Problem to solve
In the Fair Work Commission decision, which criteria must the Commission take into account under section 366(2) of the Act when deciding whether to allow a further period for a general protections application? List every one.

BEGIN Excerpt

Ms Isabella Maiorana v Sunset West Enterprises Pty Ltd T/A Beacon Lighting Myaree
[2016] FWC 6915
•27 SEPTEMBER 2016
| [2016] FWC 6915 |
| FAIR WORK COMMISSION |
DECISION |
Fair Work Act 2009
s.365 - Application to deal with contraventions involving dismissal
Ms Isabella Maiorana
v
Sunset West Enterprises Pty Ltd T/A Beacon Lighting Myaree
(C2016/5341)
COMMISSIONER SAUNDERS | NEWCASTLE, 27 SEPTEMBER 2016 |
Application to deal with contraventions involving dismissal – application for extension of time refused – application dismissed
Introduction
[1] The Fair Work Act 2009 (Cth) (the Act) provides that a person who has been dismissed and who applies to the Fair Work Commission (the Commission) for it to deal with a general protections application pursuant to section 365 of the Act must make an application within 21 days after the dismissal took effect. 1 However, the Commission may allow a further period for the application to be made in exceptional circumstances.2
[2] This decision concerns whether I should exercise my discretion to allow Ms Isabella Maiorana (the applicant) a further period for her general protections application (the Application) to be made.
The Hearing
[3] On 27 September 2016, a hearing was conducted by telephone in relation to the applicant’s application for an extension of time.
[4] The applicant gave evidence in support of her application for an extension of time. The respondent relied on its written and oral submissions.
Legislative Scheme
[5] Section 366(2) of the Act states that the Commission may allow a further period for an applicant to make a general protections application involving a dismissal if the Commission is satisfied that there are “exceptional circumstances”, taking into account the following five criteria:
“(a) the reason for the delay; and
(b) any action taken by the person to dispute the dismissal; and
(c) prejudice to the employer (including prejudice caused by the delay); and
(d) the merits of the application; and
(e) fairness as between the person and other persons in a like position.”

END Excerpt
BEGIN Provided data

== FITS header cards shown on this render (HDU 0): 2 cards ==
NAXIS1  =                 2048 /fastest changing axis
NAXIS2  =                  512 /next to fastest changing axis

END Provided data

Result for this task
(a) the reason for the delay
(b) any action taken by the person to dispute the dismissal
(c) prejudice to the employer (including prejudice caused by the delay)
(d) the merits of the application
(e) fairness as between the person and other persons in a like position